======== Vorliegender Text ========

Computer als echte Vorleser: Mit neuartiger Software sind die Rechenmaschinen in der Lage, mehr als nur eine Ansage vom Band von sich zu geben. Das Programm lässt den Computer verschiedene Sprecher und deren Gefühle erkennen. Er kann so mit passender Stimme und Tonlage sogar Märchen erzählen. Mit auf solchen Prinzipien basierenden Technologien sollen Mensch und Computer in Zukunft besser miteinander kommunizieren können.
Audiobücher sind extrem beliebt: Mehr und mehr Bestseller lassen sich nicht nur lesen, sondern auch, meist von prominenten Sprechern vorgetragen, anhören. Computer sind ebenfalls in der Lage, Sprache und Text zu erkennen und wiederzugeben. Allerdings sind sie dabei bislang nicht mehr als bloße Abspielgeräte, die den Inhalt des wiedergegebenen Textes nicht begreifen. Da niemand ein Märchen im ausdruckslosen Tonfall einer automatischen Bahnsteig-Durchsage hören will, sind Computer als Vorleser oder Erzähler eher ungeeignet – bis jetzt.

========

Aufgabe: Was kann der Computer dank der neuen Software laut dem Text über Computer als Vorleser erkennen?

======== Gegebene Daten ========

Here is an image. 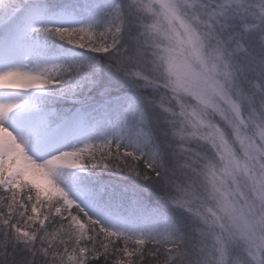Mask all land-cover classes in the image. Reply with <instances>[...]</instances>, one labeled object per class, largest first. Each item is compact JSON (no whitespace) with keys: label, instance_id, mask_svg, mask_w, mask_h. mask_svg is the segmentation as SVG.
<instances>
[{"label":"snow or ice","instance_id":"1","mask_svg":"<svg viewBox=\"0 0 264 264\" xmlns=\"http://www.w3.org/2000/svg\"><path fill=\"white\" fill-rule=\"evenodd\" d=\"M91 7L0 0V264H264V0H113L100 30ZM41 33L70 48L49 52ZM72 49L104 55L85 65ZM105 63L164 90L173 166L141 164L107 140L30 154V142L40 149L53 135L25 116L37 110L25 94L59 88L79 105L72 120L103 119L114 85L89 78L86 103L70 82ZM98 166L148 182L147 196L125 187L127 199L113 202L97 183L82 207L59 172Z\"/></svg>","mask_w":264,"mask_h":264},{"label":"trees","instance_id":"2","mask_svg":"<svg viewBox=\"0 0 264 264\" xmlns=\"http://www.w3.org/2000/svg\"><path fill=\"white\" fill-rule=\"evenodd\" d=\"M112 5V4H111ZM111 5L103 8L99 13L91 11L92 13L98 14L99 24H103L107 20V13L110 11ZM84 14L81 15L83 17ZM87 16V15H86ZM85 20V18H84ZM86 22V20H85ZM43 40L48 43H52L49 41L52 37L49 35H42ZM127 42V37L121 41V44H125ZM53 48V47H52ZM75 54L72 57H68L69 59H75L78 62L84 63L90 56V52L86 49H74ZM104 54H94L93 56H100ZM85 59V60H84ZM108 63H113L109 61ZM108 63L101 64V66L95 70L86 67L83 71L76 74L73 81L70 83L73 84L74 88L77 91L80 99L82 101L88 103L94 100V97L91 95V91H80L83 87L84 83L89 79H107L114 87L111 89L112 93V102L108 106L107 115L101 119L98 115L94 117H87L84 119L85 128H89L90 137L93 141H103L104 136L100 138L101 135H105V133L115 130L116 128H120V125L125 121V119L129 116V112L127 111L129 99L132 98L128 94H133L134 102L138 105H147L144 108V112L147 114L146 120H139L140 116L136 117L137 109H134L133 117L129 119V121L124 125V129L122 132H126L123 134V141L119 143L120 148L124 151H134L139 157V163H150L154 158L157 160H167V166H173L175 157L173 153L175 148L171 144L170 139L165 137L163 134V123L166 121L163 120V117L166 116L165 113H161L160 110L157 111L155 105L157 103L154 102V99H160L159 93H161L160 89L153 88L151 86H142L141 89L134 88L132 86V82H135L137 85H141L142 81L137 80L134 77L125 78L121 74L115 72L112 68L108 66ZM130 69L134 70L135 66H129ZM141 82V83H140ZM144 84V83H143ZM148 89L147 93L146 90ZM141 93V94H140ZM50 94V95H49ZM86 96L88 98H86ZM68 96L66 94H59L56 91H48V94L44 96L46 101L50 102L56 110V107H60L59 103L62 102V107L60 110V117L76 108V101L67 102L66 98ZM44 99V100H45ZM150 99V100H149ZM144 102V103H143ZM159 105V104H157ZM112 144L116 145L117 141L112 139ZM125 142H128L125 145ZM79 178L83 179L88 177V182H84V187L88 190L89 185L97 184L98 182H105L106 186L111 190V200H113L114 196L123 195L126 197V193H124L123 189L125 187L129 189H134L137 193L142 196H147L144 193L143 189L148 188L149 184L146 181L141 180L140 178L128 174L120 169L111 168L104 169L102 167H88L85 168L84 172L78 173ZM91 179H94L92 181ZM154 200H156L155 196H152L149 200L151 204ZM157 207H163V203L157 201L154 205ZM170 213L177 215L183 222L184 214L182 212H178L174 209H168Z\"/></svg>","mask_w":264,"mask_h":264},{"label":"rangeland","instance_id":"3","mask_svg":"<svg viewBox=\"0 0 264 264\" xmlns=\"http://www.w3.org/2000/svg\"><path fill=\"white\" fill-rule=\"evenodd\" d=\"M88 3L92 6L91 7V11L92 10L94 12L98 11V13H99L103 8L107 7L108 5L113 4V0H88ZM86 15L87 14H84V16L81 19L85 18V20H86ZM73 26H79V24H75ZM103 26H104V23L103 24H99V25L97 24L96 25L97 30H100ZM41 34L44 35V33H41ZM45 35H48V34H45ZM49 41H52L53 45H54V48H53L54 52L53 51H49L51 53H55V54L60 55V54H63V52L65 51V49L67 47H70L68 45H62L60 48H57V45L61 44V42L55 40L54 37H52ZM50 44H52V43H50ZM49 49L50 48H48V50ZM89 56L92 57L93 53H91ZM90 63H91L90 59H87L84 62L85 65H88ZM99 67H97V68L88 67V68H89V70L90 69H92V70L94 69L95 72H98L97 69ZM142 86L145 87V84L141 83V85L136 87V88L141 89ZM48 91H56V92H58L61 95L65 94L59 88H52V89H48V90H45V91H42V92L26 93L25 94V98L28 99L29 104H31L33 102L36 103L37 110L34 112V114H36V116L41 118V120L45 124L46 128L51 129L50 128L51 127L50 124H52V122H54V120L60 118V110H61V108H65V106L62 107V102H60L59 103L60 107H58V108L56 107V110H54V107H52L53 105L50 103L52 101L48 102V101H46L47 99L44 98L45 94H47ZM145 92H146V94L148 93L150 95V93L148 92V89ZM161 94L162 93H159L160 97H161ZM128 95H130L129 98L132 97V98L129 99L130 101L128 102V106H127V111L129 112V116L120 125V128L118 127L115 130H112V131H109V132L105 133V135H101L99 139H101L104 136L103 137L104 138L103 141H106V140L107 141H112V139H115L117 141L116 143H121L123 141L122 136H123L124 133H126V132H122L121 130L125 128L124 125L129 121V119H131L133 117V113H134V109L133 108L137 109L136 117L140 116L139 120H142V121L146 120V117H147L146 115L147 114L144 112V108H146L145 106H147V105H145V104L138 105L136 102H134L133 94L132 95L128 94ZM88 97L86 96V98H88ZM81 99H83V97ZM66 101L70 102V101H76V100L67 97ZM156 101H158L157 98L154 99L155 103H157ZM157 104L155 105V107L157 108V111L160 110L161 113H164L163 110L160 108V106L157 105ZM26 107H28V106L26 105ZM69 112H71V111H69ZM73 113H75V111L72 112V115H73ZM77 122L80 123L81 119H76L75 123H77ZM168 125H169V121H166L165 124L163 123V134L165 135L166 138L168 137L170 139V142H172L171 144L174 147L175 140L170 135V129H169ZM75 128H76V126H75ZM79 134H80L79 137H76V139L74 141L68 143L69 144V148L68 149H64V150H71V149H73L75 147H80L84 143L96 142V141H93L91 139L90 133H89V128H87V129L84 128V127L80 128ZM103 141L98 140L97 142H103ZM127 144H128V142H125V145H127ZM78 170H83V169H63V170H61L59 172L58 180L61 183V186L68 193L69 197L74 199L77 203H80L81 206L84 207L85 204L89 203V198H88V195H87V191L88 190L84 187L85 186L84 182H86V183L88 182V180H87L88 177H85L83 179L79 178L80 175L77 174ZM91 180L94 181V179H91ZM98 183L106 185L105 182H98ZM127 196H128V194H126V197H124L123 195L120 194L118 196H114L112 201L115 202L117 200H120L121 198L127 199ZM85 210H88V208H86ZM183 220H184L185 224H189V219L185 216V214H184Z\"/></svg>","mask_w":264,"mask_h":264},{"label":"bare ground","instance_id":"4","mask_svg":"<svg viewBox=\"0 0 264 264\" xmlns=\"http://www.w3.org/2000/svg\"><path fill=\"white\" fill-rule=\"evenodd\" d=\"M25 108H27L25 106ZM31 112H25V116L30 119L37 120L41 125L45 126L40 117L36 116V114ZM18 119V115H14L9 121V127L14 131L17 135H23V130L16 127V120ZM72 123H75V120H72ZM59 127H55L52 132L53 139L47 144V146L37 149L32 142L29 143L28 150L30 154L34 155L37 159H44L47 156L53 154L56 151H64V149L69 148V142H72L78 137L75 135V130L73 128V124L66 125L61 122L58 124ZM46 127V126H45ZM62 128V129H61ZM60 133V134H59Z\"/></svg>","mask_w":264,"mask_h":264},{"label":"clouds","instance_id":"5","mask_svg":"<svg viewBox=\"0 0 264 264\" xmlns=\"http://www.w3.org/2000/svg\"><path fill=\"white\" fill-rule=\"evenodd\" d=\"M160 91H161V93H163L164 90L163 89H160ZM158 101H160V99ZM158 101H156V102H158ZM163 120L164 121H169V118L167 117V115L163 117ZM168 127L170 129V135H171V127H172V125L169 124Z\"/></svg>","mask_w":264,"mask_h":264}]
</instances>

========

Lösung: Verschiedene Sprecher und deren Gefühle.